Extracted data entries
▼

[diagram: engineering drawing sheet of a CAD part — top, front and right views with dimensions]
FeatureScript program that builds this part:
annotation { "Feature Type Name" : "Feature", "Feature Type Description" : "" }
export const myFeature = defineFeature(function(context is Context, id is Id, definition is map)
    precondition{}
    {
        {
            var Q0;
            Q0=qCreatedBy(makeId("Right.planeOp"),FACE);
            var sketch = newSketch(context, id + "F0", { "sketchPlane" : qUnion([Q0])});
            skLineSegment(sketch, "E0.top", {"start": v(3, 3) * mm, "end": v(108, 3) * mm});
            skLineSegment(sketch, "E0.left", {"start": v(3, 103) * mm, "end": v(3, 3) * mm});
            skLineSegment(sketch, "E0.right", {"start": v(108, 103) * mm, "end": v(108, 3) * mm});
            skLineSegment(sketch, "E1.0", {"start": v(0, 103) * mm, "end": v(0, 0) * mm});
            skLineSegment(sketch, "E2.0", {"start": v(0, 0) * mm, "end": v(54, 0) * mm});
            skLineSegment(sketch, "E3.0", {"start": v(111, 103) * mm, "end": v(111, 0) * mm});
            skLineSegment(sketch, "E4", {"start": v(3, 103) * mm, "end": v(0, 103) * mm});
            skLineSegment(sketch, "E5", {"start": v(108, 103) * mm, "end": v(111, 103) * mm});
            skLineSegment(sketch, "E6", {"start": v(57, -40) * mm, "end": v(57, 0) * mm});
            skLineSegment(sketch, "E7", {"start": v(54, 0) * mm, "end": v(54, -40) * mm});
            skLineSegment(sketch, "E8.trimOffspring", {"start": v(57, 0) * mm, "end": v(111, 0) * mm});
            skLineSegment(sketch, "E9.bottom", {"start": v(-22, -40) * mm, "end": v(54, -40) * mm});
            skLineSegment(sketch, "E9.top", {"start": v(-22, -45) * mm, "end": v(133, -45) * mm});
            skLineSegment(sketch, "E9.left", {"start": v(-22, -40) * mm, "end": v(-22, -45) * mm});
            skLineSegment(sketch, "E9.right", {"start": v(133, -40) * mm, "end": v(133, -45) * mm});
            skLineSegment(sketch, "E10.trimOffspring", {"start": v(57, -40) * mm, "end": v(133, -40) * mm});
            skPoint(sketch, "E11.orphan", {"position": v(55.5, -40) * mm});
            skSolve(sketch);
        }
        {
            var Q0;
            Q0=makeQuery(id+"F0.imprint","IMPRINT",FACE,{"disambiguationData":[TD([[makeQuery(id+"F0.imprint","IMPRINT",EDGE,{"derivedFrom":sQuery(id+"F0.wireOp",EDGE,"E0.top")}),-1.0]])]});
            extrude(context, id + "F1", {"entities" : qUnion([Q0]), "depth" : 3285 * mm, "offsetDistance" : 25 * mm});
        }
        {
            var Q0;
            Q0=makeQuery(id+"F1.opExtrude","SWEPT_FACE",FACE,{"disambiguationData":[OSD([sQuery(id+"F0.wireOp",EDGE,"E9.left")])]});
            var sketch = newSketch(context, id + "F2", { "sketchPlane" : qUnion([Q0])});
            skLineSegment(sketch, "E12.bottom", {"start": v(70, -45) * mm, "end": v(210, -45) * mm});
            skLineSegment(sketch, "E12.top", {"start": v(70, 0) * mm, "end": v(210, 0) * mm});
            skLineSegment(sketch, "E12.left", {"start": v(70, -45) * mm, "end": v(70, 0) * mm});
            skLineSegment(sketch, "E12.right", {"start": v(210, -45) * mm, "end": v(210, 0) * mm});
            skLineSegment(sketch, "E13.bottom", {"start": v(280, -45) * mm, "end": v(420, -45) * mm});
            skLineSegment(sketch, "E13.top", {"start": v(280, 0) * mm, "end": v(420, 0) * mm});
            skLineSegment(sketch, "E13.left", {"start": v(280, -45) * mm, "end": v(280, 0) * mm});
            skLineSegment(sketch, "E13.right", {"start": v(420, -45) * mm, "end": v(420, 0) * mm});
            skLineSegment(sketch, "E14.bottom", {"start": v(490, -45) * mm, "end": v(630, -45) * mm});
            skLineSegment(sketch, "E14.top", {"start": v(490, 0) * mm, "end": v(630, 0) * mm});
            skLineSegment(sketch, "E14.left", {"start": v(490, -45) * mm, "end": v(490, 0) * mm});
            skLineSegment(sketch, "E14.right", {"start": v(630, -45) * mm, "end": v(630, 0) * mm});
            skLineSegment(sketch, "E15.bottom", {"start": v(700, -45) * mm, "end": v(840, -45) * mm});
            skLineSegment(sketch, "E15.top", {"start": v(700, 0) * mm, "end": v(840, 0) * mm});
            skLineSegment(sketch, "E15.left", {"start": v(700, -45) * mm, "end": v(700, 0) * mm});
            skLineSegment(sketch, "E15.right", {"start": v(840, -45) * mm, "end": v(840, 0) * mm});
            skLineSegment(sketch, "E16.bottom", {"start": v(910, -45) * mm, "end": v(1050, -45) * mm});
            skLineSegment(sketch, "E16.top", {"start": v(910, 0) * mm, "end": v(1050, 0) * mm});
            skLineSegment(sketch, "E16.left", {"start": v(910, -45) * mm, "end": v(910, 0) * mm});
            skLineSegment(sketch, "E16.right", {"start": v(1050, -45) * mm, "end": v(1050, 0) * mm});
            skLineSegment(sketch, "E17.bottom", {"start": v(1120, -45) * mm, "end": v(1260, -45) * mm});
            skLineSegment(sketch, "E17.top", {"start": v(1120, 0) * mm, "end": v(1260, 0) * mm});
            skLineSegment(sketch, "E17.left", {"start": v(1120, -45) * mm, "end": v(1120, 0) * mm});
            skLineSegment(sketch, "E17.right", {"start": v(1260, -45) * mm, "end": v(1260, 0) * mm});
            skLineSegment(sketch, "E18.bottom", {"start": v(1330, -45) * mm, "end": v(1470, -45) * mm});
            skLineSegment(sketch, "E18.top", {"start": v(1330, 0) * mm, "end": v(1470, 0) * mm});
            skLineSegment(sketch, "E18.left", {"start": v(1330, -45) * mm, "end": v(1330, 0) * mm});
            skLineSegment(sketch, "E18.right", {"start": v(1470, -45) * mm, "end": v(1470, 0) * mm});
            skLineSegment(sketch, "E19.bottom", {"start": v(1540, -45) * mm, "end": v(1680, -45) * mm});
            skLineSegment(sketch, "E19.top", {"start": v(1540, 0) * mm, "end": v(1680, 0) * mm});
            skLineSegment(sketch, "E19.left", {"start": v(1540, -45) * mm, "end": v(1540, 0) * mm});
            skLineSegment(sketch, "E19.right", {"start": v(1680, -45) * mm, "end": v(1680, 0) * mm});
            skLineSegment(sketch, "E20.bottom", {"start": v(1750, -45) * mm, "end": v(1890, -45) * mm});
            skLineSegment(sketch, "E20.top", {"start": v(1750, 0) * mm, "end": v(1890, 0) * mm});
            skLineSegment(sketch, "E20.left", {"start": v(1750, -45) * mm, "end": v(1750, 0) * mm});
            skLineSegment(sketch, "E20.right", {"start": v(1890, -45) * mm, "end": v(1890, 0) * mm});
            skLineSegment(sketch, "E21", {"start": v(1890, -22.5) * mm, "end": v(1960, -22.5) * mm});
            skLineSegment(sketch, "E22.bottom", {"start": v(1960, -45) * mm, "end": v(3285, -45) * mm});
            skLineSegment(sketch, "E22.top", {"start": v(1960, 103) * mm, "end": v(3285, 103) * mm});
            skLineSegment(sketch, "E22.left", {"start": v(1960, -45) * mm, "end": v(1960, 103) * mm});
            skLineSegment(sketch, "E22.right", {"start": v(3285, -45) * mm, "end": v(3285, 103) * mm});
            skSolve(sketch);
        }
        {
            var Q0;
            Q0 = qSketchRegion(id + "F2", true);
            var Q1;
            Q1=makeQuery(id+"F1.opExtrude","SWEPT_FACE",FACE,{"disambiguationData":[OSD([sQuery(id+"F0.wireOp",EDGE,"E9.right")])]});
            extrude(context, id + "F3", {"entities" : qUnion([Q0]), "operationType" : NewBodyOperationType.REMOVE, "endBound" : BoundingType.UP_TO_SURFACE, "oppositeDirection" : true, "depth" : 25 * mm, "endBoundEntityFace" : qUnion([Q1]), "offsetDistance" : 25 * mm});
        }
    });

▲

Short exercise: Copy the data exactly, starting at the beginning and ending with the line that contains "v(55.5, -40) *", including both of those lines.

Task result:
[diagram: engineering drawing sheet of a CAD part — top, front and right views with dimensions]
FeatureScript program that builds this part:
annotation { "Feature Type Name" : "Feature", "Feature Type Description" : "" }
export const myFeature = defineFeature(function(context is Context, id is Id, definition is map)
    precondition{}
    {
        {
            var Q0;
            Q0=qCreatedBy(makeId("Right.planeOp"),FACE);
            var sketch = newSketch(context, id + "F0", { "sketchPlane" : qUnion([Q0])});
            skLineSegment(sketch, "E0.top", {"start": v(3, 3) * mm, "end": v(108, 3) * mm});
            skLineSegment(sketch, "E0.left", {"start": v(3, 103) * mm, "end": v(3, 3) * mm});
            skLineSegment(sketch, "E0.right", {"start": v(108, 103) * mm, "end": v(108, 3) * mm});
            skLineSegment(sketch, "E1.0", {"start": v(0, 103) * mm, "end": v(0, 0) * mm});
            skLineSegment(sketch, "E2.0", {"start": v(0, 0) * mm, "end": v(54, 0) * mm});
            skLineSegment(sketch, "E3.0", {"start": v(111, 103) * mm, "end": v(111, 0) * mm});
            skLineSegment(sketch, "E4", {"start": v(3, 103) * mm, "end": v(0, 103) * mm});
            skLineSegment(sketch, "E5", {"start": v(108, 103) * mm, "end": v(111, 103) * mm});
            skLineSegment(sketch, "E6", {"start": v(57, -40) * mm, "end": v(57, 0) * mm});
            skLineSegment(sketch, "E7", {"start": v(54, 0) * mm, "end": v(54, -40) * mm});
            skLineSegment(sketch, "E8.trimOffspring", {"start": v(57, 0) * mm, "end": v(111, 0) * mm});
            skLineSegment(sketch, "E9.bottom", {"start": v(-22, -40) * mm, "end": v(54, -40) * mm});
            skLineSegment(sketch, "E9.top", {"start": v(-22, -45) * mm, "end": v(133, -45) * mm});
            skLineSegment(sketch, "E9.left", {"start": v(-22, -40) * mm, "end": v(-22, -45) * mm});
            skLineSegment(sketch, "E9.right", {"start": v(133, -40) * mm, "end": v(133, -45) * mm});
            skLineSegment(sketch, "E10.trimOffspring", {"start": v(57, -40) * mm, "end": v(133, -40) * mm});
            skPoint(sketch, "E11.orphan", {"position": v(55.5, -40) * mm});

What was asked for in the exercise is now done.